• [Document passage]:
- - -

# Why did you just nuke that thread?



## devnulljp (Mar 18, 2008)

Did you just nuke that thread?


----------



## devnulljp (Mar 18, 2008)

Paul said:


> It happens.


Depending on who nuked it, it seems like a bit of a dick move to me and a capricious misuse of admin privileges (again, depending on who nuked it). That's the sort of thing I'd expect over on Ray Comfort's blog or (apparently) the Fender guns 'n' ammo forum.
_
You pay for it. The food, the warren. But no one must ever ask where anyone was... 
...or speak of the wires._


----------



## bagpipe (Sep 19, 2006)

Which thread was it? The Uncle Ted thread?

I'm now starting to see why other forums (ie thegearpage) are so iron fisted when it comes to the "no religion etc" rules on their forum. I'm not picking on the Uncle Ted thread as I wasn't really following it that closely, but some of the more recent threads have gotten heated pretty quickly - doesn't take long when race, guns, religion etc are up for discussion.


----------



## devnulljp (Mar 18, 2008)

Accept nuked a thread where I posted a video of Bono saying we should be decent to each other.
What a dick move.

The Nugent thread is still up I think.
I'm done.


----------



## Accept2 (Jan 1, 2006)

devnulljp said:


> Accept nuked a thread where I posted a video of Bono saying we should be decent to each other.
> What a dick move.
> 
> The Nugent thread is still up I think.
> I'm done.

- - -

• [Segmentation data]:
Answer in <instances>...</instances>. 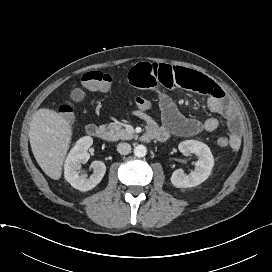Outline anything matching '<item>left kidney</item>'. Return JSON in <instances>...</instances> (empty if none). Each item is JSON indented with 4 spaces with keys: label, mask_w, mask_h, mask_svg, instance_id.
Listing matches in <instances>:
<instances>
[{
    "label": "left kidney",
    "mask_w": 272,
    "mask_h": 272,
    "mask_svg": "<svg viewBox=\"0 0 272 272\" xmlns=\"http://www.w3.org/2000/svg\"><path fill=\"white\" fill-rule=\"evenodd\" d=\"M183 154H196L198 161L195 162V169L189 174L183 170H176L171 176V183L177 188L195 187L204 182L211 174L214 166V158L210 148L203 142L197 140H186L178 146Z\"/></svg>",
    "instance_id": "5707ae66"
}]
</instances>
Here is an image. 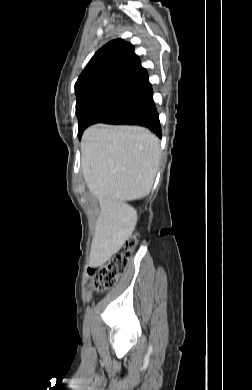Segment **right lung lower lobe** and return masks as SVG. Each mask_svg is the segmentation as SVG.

- - -

• [What the task requires]: For each statement about the forum thread, answer yes or no on whether it agrees with the thread, and quote the words that settle it. (a) bagpipe states that the Uncle Ted thread is the one that was removed. (b) devnulljp says the removed thread contained a video of Bono. (c) devnulljp believes the Nugent thread was also taken down.

• [Result for this task]:
(a) No: "Which thread was it? The Uncle Ted thread?"
(b) Yes: "Accept nuked a thread where I posted a video of Bono saying we should be decent to each other."
(c) No: "The Nugent thread is still up I think."